Taniguchi Yuta, Yamada Yasuhiro, Maruyama Osamu, Kuhara Satoru, Ikeda Daisuke
Department of Informatics, Kyushu University, Fukuoka, Japan.
J Bioinform Comput Biol. 2013 Dec;11(6):1343002. doi: 10.1142/S0219720013430026. Epub 2013 Dec 2.
Sequence analysis is important to understand a genome, and a number of approaches such as sequence alignments and hidden Markov models have been employed.

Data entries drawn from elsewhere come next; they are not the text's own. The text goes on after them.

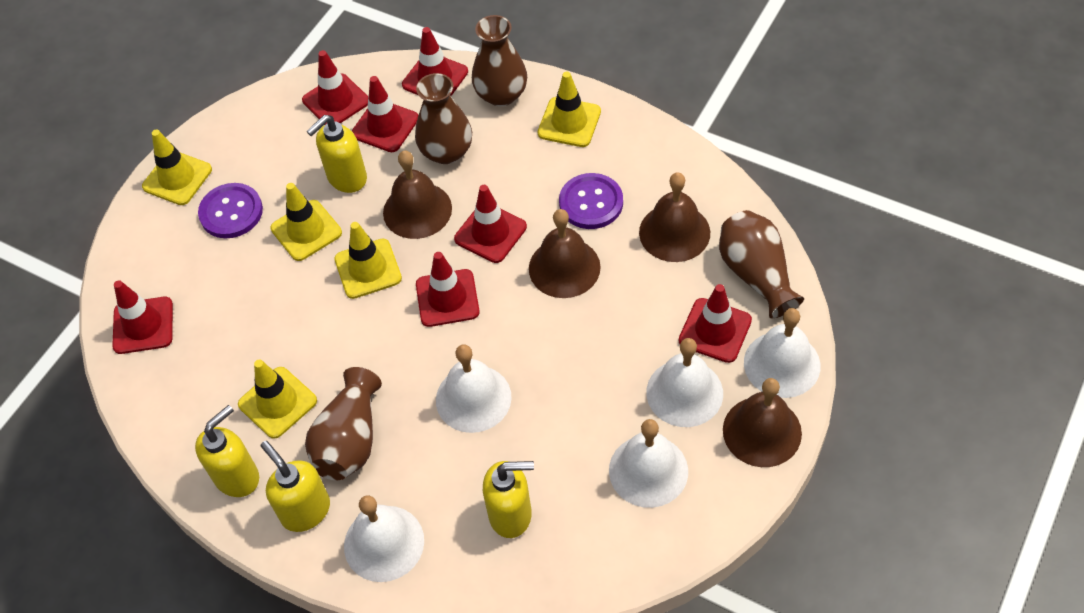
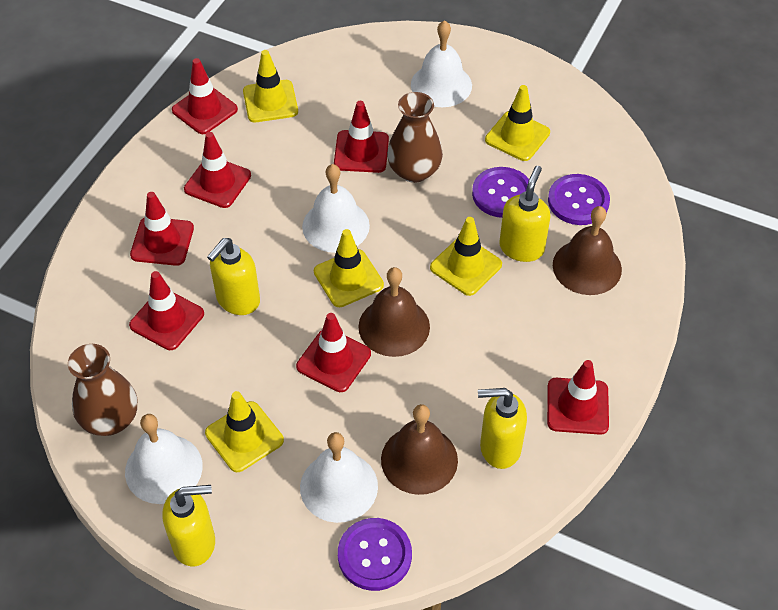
brown bell: 4 -> 3
brown vase: 4 -> 2
purple button: 2 -> 3
white bell: 5 -> 4

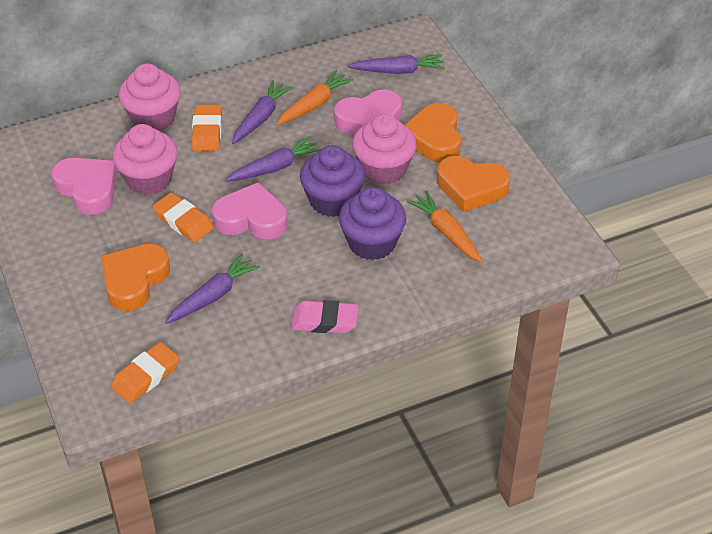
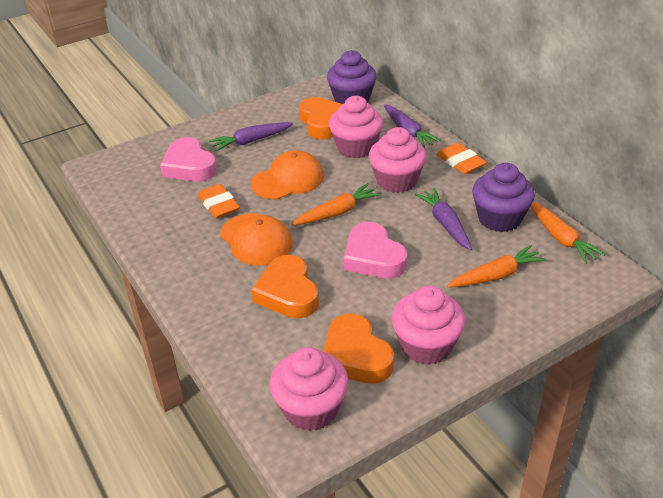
orange cap: 0 -> 2
orange carrot: 2 -> 3
orange eraser: 3 -> 2
pink cupcake: 3 -> 4
pink eraser: 1 -> 0
pink heart: 3 -> 2
purple carrot: 4 -> 3

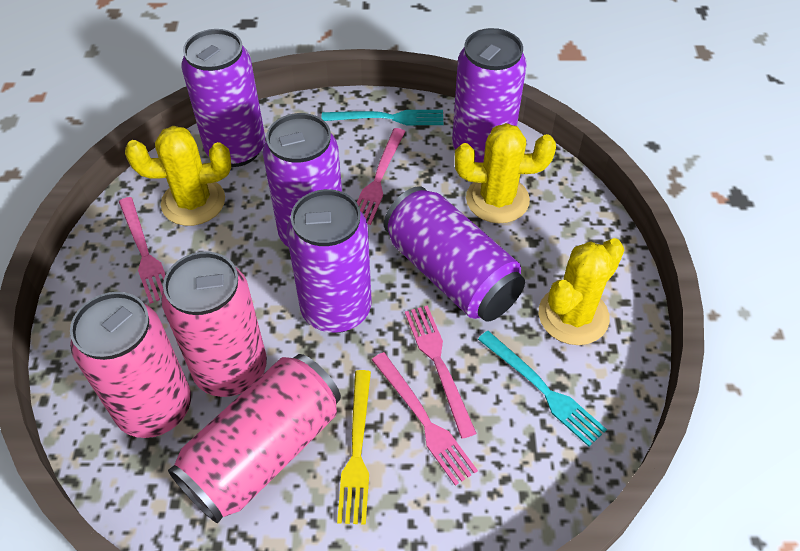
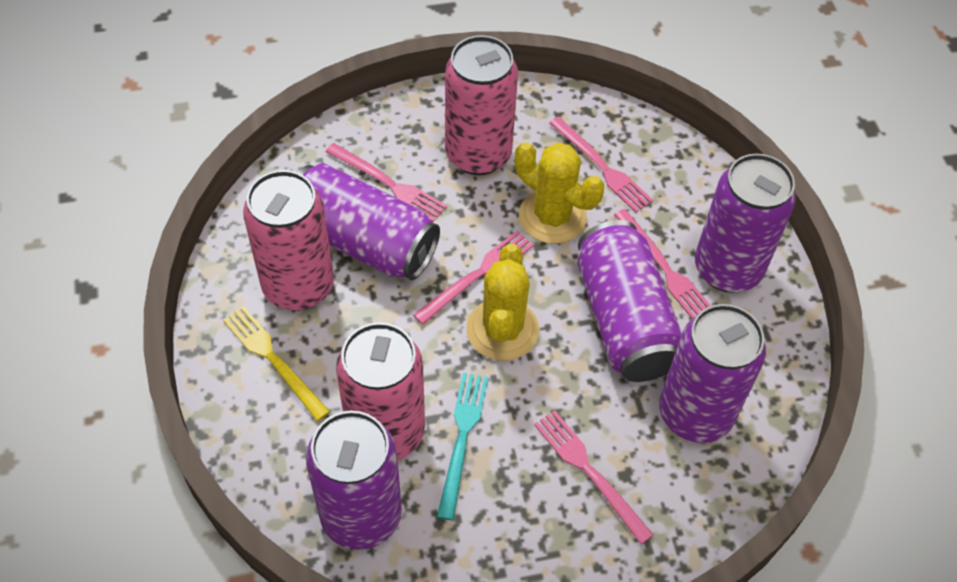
pink fork: 4 -> 5
turquoise fork: 2 -> 1
yellow cactus: 3 -> 2

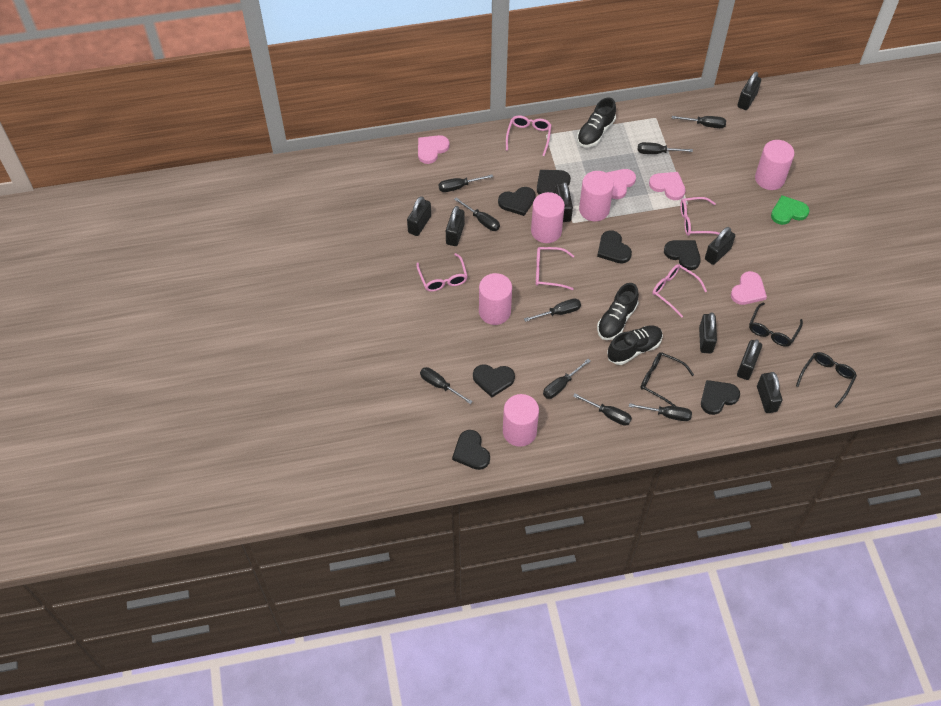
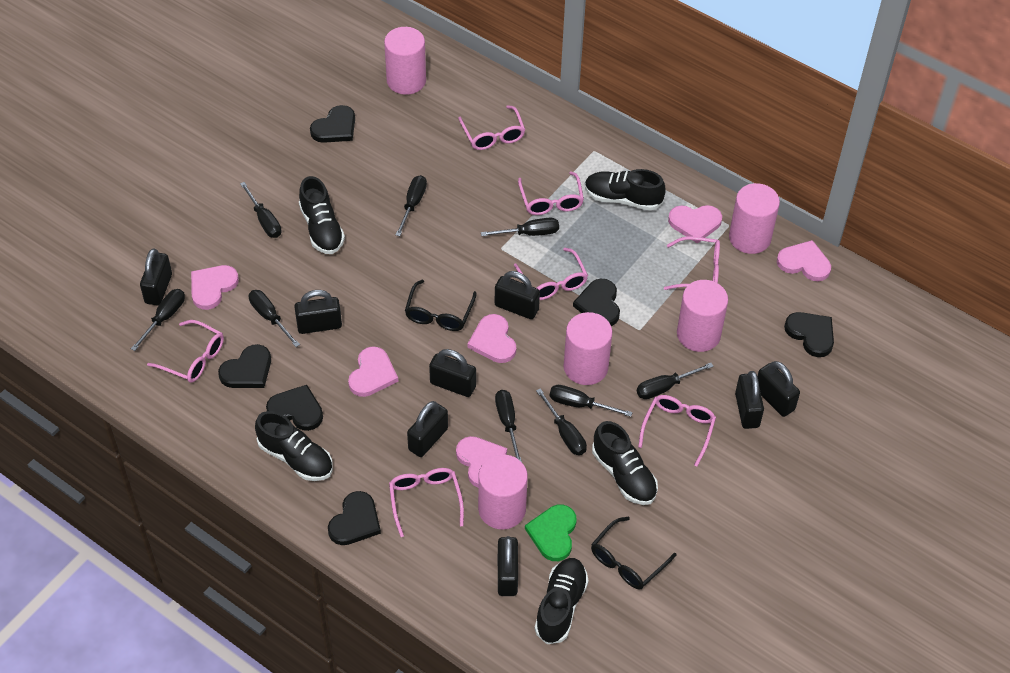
black glasses: 3 -> 2
black heart: 7 -> 6
black shoe: 3 -> 5
pink glasses: 5 -> 7
pink heart: 4 -> 6

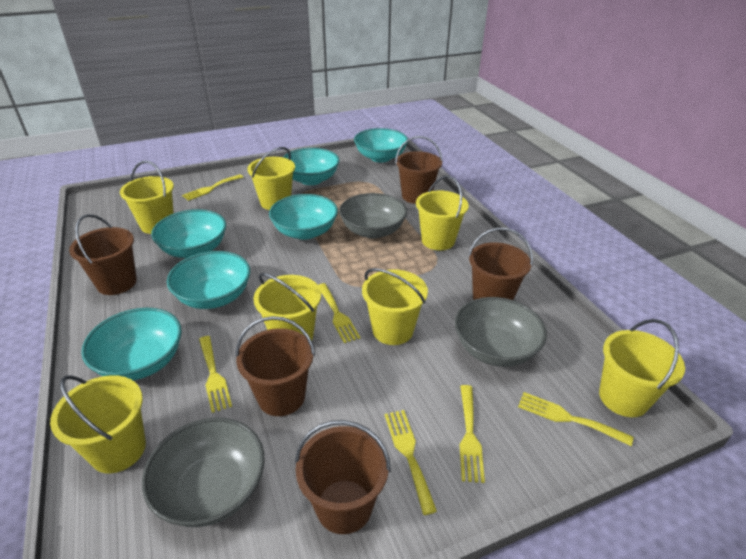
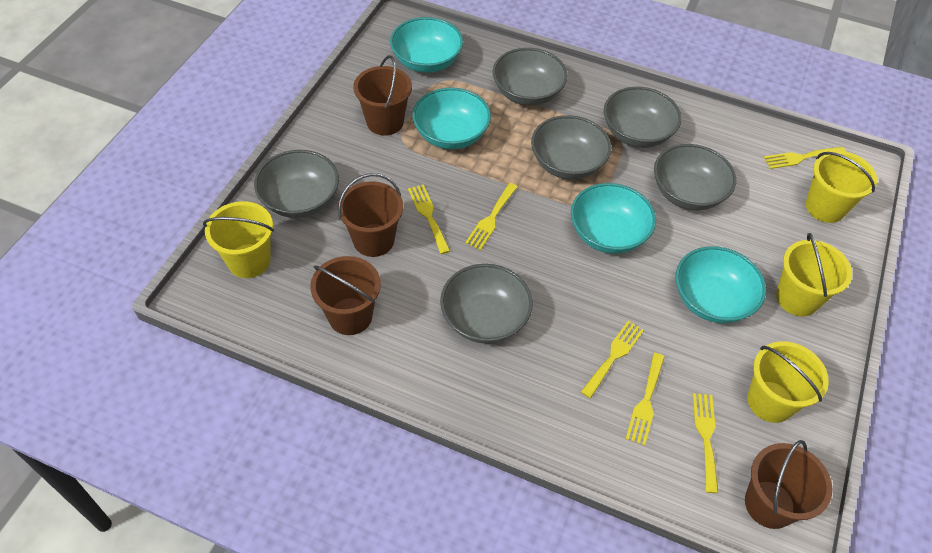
brown bucket: 5 -> 4
grey bowl: 3 -> 6
turquoise bowl: 6 -> 4
yellow bucket: 7 -> 4

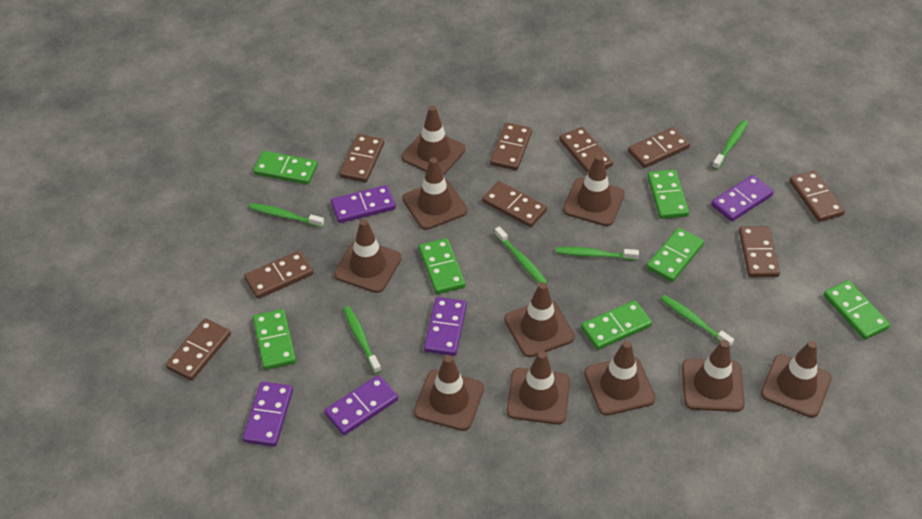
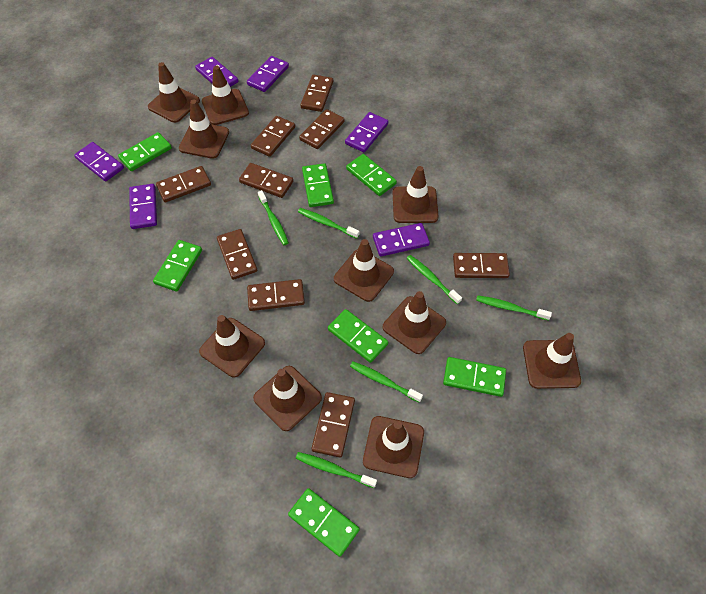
purple domino: 5 -> 6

In the field of text mining, the purity measure is developed to detect unusual regions of a string without any domain knowledge. It is reported in that work that only RNAs and transposons are shown to have high purity values. In this work, the purity values of regions of various bacterial genome sequences are computed, and those regions are analyzed extensively. It is found that mobile elements and phages as well as RNAs and transposons have high purity values. It is interesting that they are all classified into a group of horizontally transferred genes. This means that the purity measure is useful to predict horizontally transferred genes.
序列分析对于理解基因组很重要,并且已经采用了多种方法,如序列比对和隐马尔可夫模型。在文本挖掘领域,开发了纯度度量来检测字符串的异常区域,而无需任何领域知识。在那项工作中报道,只有RNA和转座子显示出高纯度值。在这项工作中,计算了各种细菌基因组序列区域的纯度值,并对这些区域进行了广泛分析。发现移动元件、噬菌体以及RNA和转座子都具有高纯度值。有趣的是,它们都被归类为一组水平转移基因。这意味着纯度度量对于预测水平转移基因是有用的。